I'm glad you spelled this out, because it was the first thing I thought when I read [MENTION=6801228]Chaosmancer[/MENTION]'s remark about the game's resolution method - ie that you would not agree.

we aren't talking about goal and approach. We are talking about whether or not giving players information on the consequences of their actions leads to better and more dramatic roleplaying. That has nothing to do with how the players approach the problem and all about how much we tell them.
As a semi-participant in this particualr discusion with [MENTION=6779196]Charlaquin[/MENTION], I will say that what you describe here doesn't ring true to me at all, for my game.

I'm not talking about tellling players coonsequences which would obtain even if the players weren't told. I'm talking about telling the players those consdequences that obtain, or - alternatively - having those consequences be implict in the framing of the situation and the plyaer's knowledge of why the situation matters.

I don't think that keeping potential consequences secret from the players makes for good RPGing.

You are standing in on the second floor of a mansion, guards are charging up the stairs and you need to escape. You see a window and a chandelier, across from which is a ledge leading somewhere else, in addition to the stairs leading down. What do you do?

<snip>

the player can't spend 10 minutes checking the stability of the chandelier. It is a viable option, but a failed check might lead to it breaking, and the player doesn't know it could break.
The devil is always in the details, of course - but at the level of generality that you have presented this example, the risk of the chandelier breaking would seem to be very much implict in the framing of the situation.

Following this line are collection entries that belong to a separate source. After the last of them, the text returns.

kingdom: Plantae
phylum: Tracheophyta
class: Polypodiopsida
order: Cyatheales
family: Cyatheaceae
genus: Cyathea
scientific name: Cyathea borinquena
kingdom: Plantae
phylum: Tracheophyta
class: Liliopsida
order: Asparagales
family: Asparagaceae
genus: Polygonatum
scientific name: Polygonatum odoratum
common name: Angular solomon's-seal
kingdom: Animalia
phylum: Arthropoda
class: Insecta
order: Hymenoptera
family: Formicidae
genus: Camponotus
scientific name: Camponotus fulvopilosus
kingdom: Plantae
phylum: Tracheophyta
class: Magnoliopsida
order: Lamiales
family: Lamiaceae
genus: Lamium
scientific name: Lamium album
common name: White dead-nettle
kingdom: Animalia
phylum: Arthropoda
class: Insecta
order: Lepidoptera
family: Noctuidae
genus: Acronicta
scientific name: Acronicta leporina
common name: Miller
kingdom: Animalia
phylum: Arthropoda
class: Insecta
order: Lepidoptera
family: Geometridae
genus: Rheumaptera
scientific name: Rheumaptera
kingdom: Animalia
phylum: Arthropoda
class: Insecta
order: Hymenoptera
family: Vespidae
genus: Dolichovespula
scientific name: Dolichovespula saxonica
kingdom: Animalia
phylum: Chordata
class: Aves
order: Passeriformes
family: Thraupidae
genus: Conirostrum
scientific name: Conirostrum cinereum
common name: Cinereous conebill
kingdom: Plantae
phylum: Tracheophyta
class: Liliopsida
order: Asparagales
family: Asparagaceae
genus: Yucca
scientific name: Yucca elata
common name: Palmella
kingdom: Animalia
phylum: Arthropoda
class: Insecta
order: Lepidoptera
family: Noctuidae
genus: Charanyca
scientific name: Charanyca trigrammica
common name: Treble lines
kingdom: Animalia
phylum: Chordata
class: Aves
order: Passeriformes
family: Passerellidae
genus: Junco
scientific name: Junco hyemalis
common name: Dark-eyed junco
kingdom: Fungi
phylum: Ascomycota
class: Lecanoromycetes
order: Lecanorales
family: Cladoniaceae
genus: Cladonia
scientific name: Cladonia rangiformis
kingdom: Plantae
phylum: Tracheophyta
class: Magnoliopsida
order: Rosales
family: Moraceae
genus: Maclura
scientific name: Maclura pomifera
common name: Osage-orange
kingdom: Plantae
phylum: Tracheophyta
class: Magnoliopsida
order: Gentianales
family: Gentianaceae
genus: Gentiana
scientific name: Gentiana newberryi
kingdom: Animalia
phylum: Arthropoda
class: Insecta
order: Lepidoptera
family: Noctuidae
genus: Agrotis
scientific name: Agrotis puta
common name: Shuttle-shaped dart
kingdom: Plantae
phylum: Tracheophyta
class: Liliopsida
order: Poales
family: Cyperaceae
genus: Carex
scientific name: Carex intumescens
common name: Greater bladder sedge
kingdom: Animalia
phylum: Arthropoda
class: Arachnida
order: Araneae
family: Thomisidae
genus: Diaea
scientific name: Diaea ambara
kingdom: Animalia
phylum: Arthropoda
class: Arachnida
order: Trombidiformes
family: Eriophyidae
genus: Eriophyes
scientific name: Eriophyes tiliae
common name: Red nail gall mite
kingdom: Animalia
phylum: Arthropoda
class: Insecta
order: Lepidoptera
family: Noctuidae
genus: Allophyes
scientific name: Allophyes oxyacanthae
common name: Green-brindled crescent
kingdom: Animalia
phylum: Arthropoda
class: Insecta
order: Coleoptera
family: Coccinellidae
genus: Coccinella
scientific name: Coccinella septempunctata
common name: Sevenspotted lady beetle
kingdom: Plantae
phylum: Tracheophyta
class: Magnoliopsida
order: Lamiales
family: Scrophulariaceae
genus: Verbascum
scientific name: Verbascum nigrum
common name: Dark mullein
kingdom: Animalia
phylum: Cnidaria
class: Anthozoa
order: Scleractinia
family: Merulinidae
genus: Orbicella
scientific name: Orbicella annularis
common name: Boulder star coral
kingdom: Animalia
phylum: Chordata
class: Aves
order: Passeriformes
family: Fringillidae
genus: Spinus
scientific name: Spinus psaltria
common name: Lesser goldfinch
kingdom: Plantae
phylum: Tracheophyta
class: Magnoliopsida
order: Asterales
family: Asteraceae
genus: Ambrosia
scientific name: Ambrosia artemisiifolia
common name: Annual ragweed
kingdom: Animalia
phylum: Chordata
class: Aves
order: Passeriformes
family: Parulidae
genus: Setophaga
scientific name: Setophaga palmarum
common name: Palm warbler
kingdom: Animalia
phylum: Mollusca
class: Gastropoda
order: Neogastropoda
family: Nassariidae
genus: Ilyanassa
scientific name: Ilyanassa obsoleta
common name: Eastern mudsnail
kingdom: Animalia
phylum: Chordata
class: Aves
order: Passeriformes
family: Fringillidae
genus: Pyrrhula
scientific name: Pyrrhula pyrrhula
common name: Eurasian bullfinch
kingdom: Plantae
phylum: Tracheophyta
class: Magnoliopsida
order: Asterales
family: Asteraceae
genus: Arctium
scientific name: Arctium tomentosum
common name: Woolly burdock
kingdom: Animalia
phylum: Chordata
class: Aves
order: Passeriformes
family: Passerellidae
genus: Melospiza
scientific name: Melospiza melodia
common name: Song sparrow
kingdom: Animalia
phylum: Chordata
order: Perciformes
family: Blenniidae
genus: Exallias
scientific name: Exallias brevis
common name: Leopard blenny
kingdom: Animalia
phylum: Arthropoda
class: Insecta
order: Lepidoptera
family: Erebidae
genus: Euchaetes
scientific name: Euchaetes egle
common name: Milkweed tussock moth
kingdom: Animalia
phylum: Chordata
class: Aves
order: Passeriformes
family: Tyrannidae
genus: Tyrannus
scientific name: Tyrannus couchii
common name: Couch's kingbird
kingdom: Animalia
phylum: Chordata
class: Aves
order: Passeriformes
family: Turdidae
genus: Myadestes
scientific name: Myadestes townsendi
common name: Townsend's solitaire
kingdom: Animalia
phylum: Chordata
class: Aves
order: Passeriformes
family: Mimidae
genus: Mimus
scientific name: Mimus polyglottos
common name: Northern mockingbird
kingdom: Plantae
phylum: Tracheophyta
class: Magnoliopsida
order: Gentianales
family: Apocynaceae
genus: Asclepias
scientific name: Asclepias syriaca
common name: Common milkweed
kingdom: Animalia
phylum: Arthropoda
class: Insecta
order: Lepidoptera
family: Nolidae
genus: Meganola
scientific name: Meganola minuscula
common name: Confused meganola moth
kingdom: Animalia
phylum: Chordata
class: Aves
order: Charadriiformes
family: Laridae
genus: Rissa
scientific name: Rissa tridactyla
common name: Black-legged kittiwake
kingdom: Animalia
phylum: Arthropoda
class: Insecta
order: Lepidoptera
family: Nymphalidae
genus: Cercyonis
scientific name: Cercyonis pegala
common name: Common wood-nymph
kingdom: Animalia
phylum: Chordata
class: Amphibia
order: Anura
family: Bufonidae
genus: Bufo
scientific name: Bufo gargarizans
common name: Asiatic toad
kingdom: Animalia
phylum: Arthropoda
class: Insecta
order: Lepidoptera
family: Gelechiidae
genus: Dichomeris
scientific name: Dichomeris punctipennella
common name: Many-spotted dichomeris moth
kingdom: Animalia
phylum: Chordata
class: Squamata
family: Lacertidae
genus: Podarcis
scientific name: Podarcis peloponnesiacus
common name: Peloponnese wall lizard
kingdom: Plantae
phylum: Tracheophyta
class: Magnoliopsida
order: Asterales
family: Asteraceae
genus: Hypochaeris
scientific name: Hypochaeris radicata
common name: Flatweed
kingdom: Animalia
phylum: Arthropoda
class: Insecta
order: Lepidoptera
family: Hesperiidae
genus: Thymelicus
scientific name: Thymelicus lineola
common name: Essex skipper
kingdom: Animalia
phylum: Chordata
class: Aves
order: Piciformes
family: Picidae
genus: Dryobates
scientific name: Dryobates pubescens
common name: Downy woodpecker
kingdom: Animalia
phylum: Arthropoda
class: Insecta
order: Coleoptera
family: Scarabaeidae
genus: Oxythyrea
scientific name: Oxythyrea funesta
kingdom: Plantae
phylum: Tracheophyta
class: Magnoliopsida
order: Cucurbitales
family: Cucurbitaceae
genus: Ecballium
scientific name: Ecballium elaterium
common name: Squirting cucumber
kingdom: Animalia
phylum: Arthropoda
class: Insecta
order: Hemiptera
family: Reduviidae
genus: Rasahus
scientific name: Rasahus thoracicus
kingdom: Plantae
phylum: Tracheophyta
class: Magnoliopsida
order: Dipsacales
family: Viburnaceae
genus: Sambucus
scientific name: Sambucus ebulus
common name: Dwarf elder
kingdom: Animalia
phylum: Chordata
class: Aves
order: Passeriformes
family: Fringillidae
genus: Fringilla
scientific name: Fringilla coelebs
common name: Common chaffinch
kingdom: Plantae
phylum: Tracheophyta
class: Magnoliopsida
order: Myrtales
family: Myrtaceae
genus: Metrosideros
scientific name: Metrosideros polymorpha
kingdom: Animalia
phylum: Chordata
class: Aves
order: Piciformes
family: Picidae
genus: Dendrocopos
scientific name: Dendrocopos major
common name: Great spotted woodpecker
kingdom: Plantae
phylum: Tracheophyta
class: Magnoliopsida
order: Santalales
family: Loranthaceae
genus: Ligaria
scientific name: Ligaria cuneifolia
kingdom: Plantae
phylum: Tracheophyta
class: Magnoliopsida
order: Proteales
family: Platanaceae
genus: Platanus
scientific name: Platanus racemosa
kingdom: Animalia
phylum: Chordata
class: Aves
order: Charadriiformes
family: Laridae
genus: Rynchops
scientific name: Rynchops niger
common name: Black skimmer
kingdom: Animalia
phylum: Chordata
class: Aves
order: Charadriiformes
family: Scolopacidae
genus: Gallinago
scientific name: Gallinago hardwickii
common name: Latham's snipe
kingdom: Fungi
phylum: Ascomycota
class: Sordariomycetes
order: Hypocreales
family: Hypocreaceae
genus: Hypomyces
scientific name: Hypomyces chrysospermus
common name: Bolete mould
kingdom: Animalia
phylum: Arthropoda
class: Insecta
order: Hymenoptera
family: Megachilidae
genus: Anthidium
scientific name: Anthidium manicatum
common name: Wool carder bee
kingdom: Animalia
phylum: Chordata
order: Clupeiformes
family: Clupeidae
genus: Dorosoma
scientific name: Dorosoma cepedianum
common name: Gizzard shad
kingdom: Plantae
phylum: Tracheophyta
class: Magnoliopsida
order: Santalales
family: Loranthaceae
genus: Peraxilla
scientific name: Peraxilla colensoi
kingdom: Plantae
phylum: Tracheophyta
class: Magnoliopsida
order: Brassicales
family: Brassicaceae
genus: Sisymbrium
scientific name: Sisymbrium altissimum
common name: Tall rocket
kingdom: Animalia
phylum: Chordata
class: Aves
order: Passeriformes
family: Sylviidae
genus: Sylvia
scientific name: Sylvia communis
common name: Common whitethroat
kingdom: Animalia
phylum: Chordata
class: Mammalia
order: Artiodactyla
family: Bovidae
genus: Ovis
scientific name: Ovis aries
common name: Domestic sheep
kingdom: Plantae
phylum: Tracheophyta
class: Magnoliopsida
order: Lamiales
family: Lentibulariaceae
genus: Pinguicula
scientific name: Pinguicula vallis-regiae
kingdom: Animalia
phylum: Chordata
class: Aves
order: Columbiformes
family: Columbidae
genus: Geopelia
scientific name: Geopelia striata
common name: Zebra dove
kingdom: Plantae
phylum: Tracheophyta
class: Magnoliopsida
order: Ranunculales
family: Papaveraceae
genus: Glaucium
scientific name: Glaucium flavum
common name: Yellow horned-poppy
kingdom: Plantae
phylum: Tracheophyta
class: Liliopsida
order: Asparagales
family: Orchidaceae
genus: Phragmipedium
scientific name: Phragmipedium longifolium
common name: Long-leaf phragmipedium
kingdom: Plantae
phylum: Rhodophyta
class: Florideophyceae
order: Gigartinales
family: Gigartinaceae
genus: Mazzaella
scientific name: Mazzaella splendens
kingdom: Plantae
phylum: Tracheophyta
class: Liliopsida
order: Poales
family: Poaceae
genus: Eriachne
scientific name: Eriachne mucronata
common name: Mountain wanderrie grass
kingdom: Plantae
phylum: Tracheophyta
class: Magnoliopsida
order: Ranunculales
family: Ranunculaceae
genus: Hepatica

your decision to try and disable a magic circle humming with energy is not invalidated if when you fail I decide to teleport the entire party to the Far North instead of having it all unleash in a massive fireball like you expected.
I don't agree with this at all. If it wasn't implicit in the situation that such a thing might happen, I would regard this as very bad GMing. I once had a thing a bit like this happen in a game - the GM teleported the party 100 years into the future. The effect was to largely invaldiate all our play to date, which was enmeshed in a particular time and place. (I think the GM did it because he felt he had lost control of the campaign, and wanted to reestablish that control.)

I quite the game a session or two after that, and I heard that it ended not long after.

If details are important, add them. Add in an extra level of interaction. But if it makes sense for the story for there to be a somewhat difficult to climb run-of-the-mill wall I may include it. Unless it's important I get past it with as little muss and fuss as possible.
To me, this would seem a good reason not to call for a check at all, because nothing is at stake.. Just narrate the climbing of the unremarable wall and keep moving until something more significant comes up.

So, just to be clear, y’all would allow a player to roll (and potentially fail) to perform a task that you didn’t initially plan to require a roll to succeed on, simply because they announced that they were making a check? That’s actually how you would all rule in that situation?
For my part, it would depend. If the DC is zero/automatic (as per [MENTION=22779]Hussar[/MENTION]'s comments upthread), no. But if what's going on is a mismatch between GM and player expectations as to whether something is at stake, it might be time for a re-calibration in our understanding of the situation.

Either way, I couldn't imagine it playing out like [MENTION=6801328]Elfcrusher[/MENTION]'s example.